GOAL OF THE EXERCISE: Give everything from the line containing "class: Magnoliopsida" down to the end of the records as a two-column CSV with the columns rank and name. Put one row per line, with each field quoted and any line breaks replaced by spaces.

## start PROVIDED RECORDS

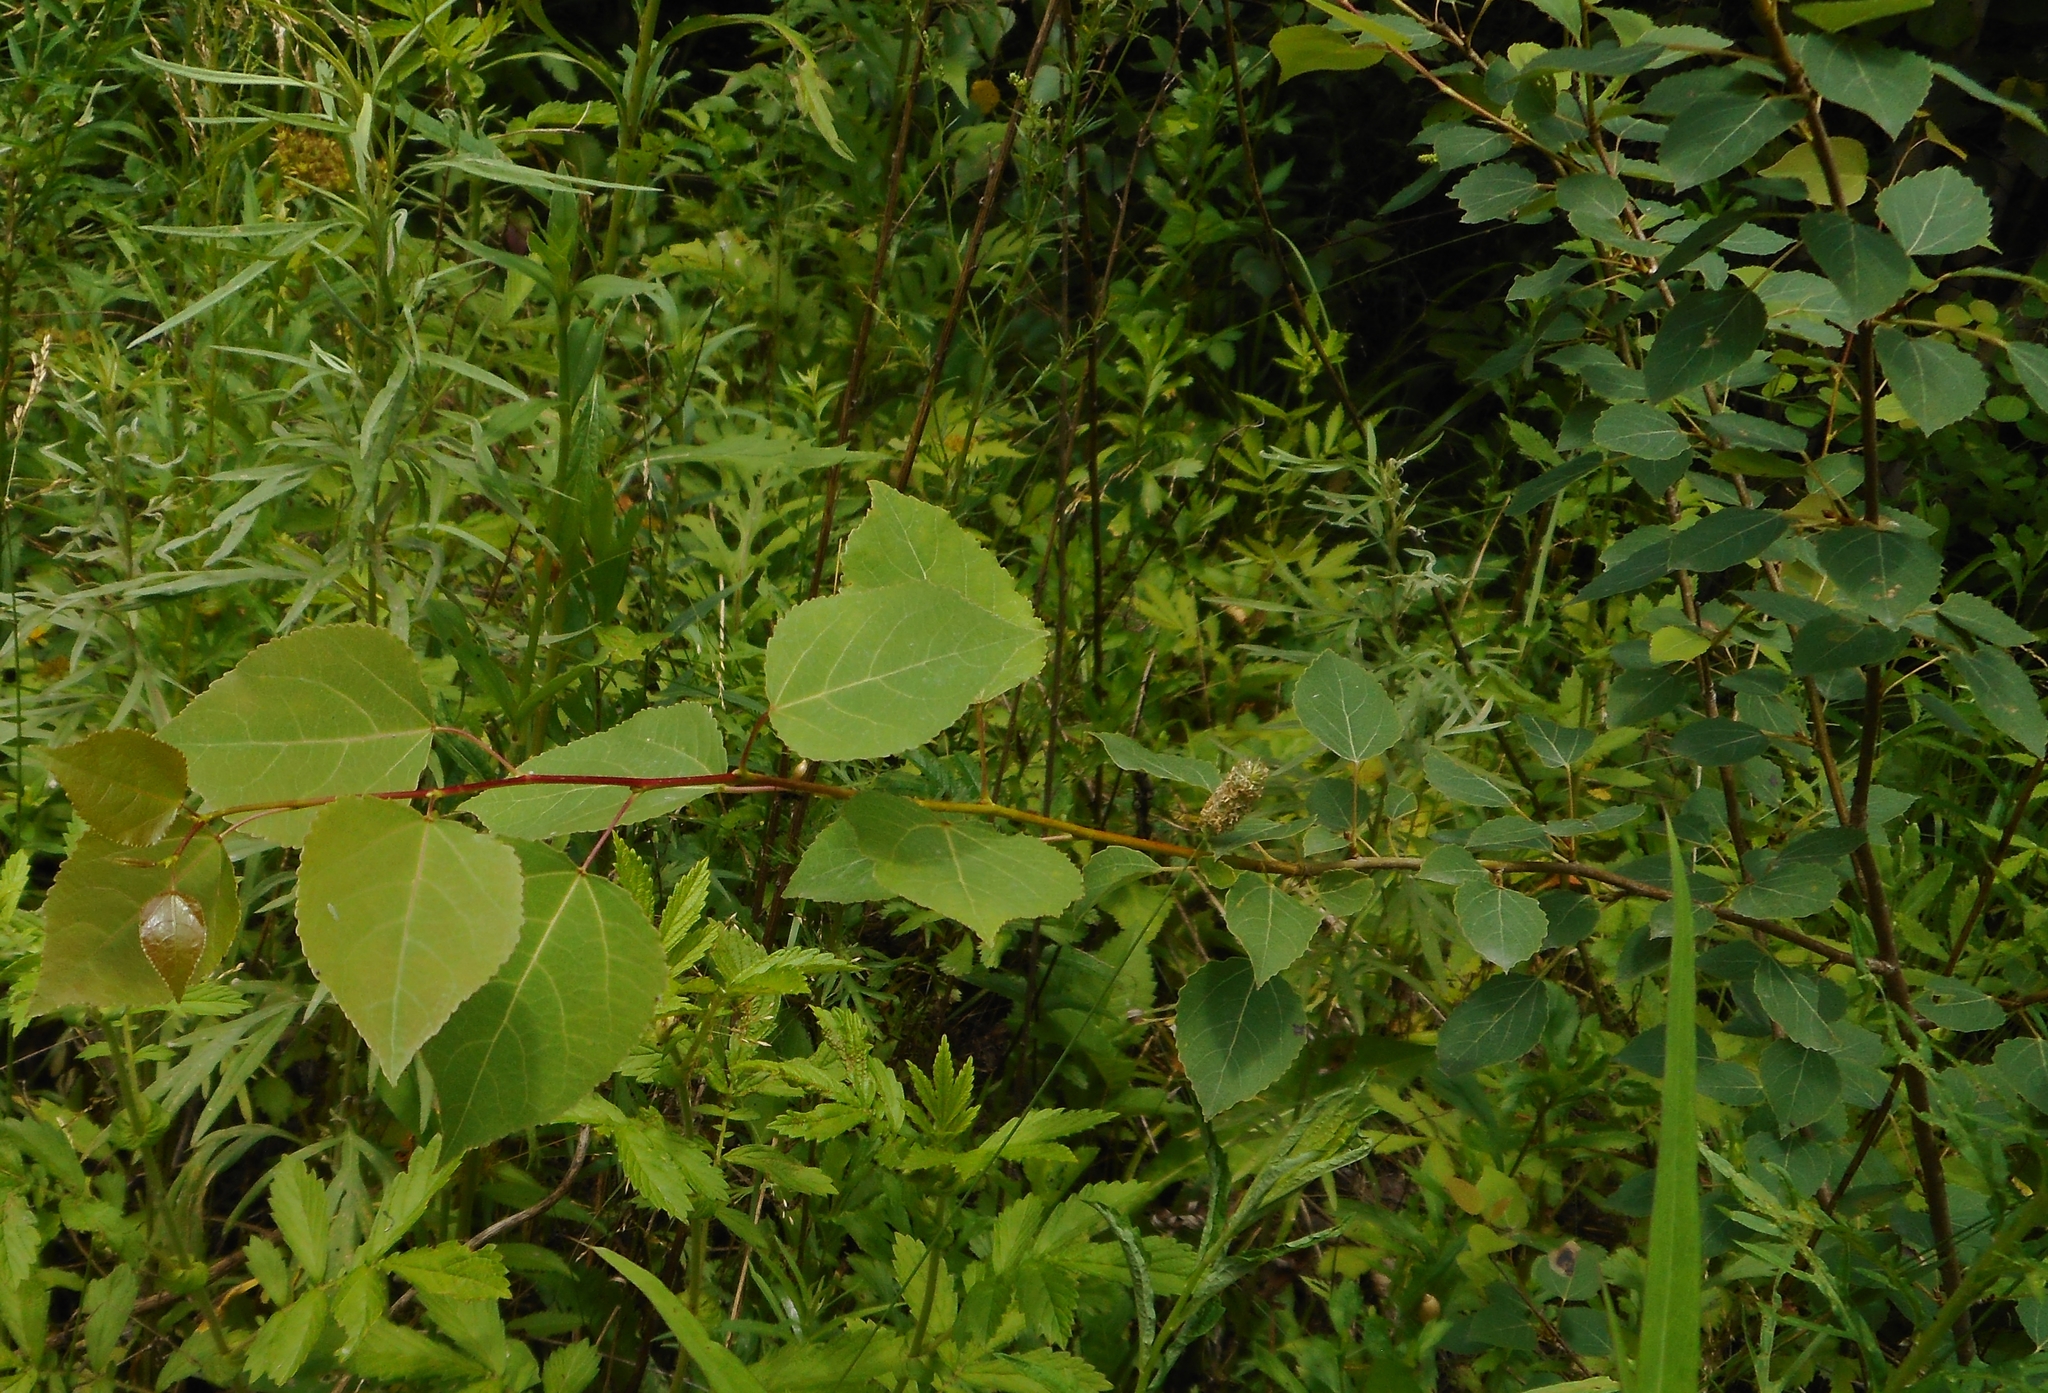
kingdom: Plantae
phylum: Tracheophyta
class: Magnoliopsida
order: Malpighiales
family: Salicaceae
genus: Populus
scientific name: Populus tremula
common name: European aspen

## end PROVIDED RECORDS

SOLUTION TO THIS TASK:
rank,name
"class:","Magnoliopsida"
"order:","Malpighiales"
"family:","Salicaceae"
"genus:","Populus"
"scientific name:","Populus tremula"
"common name:","European aspen"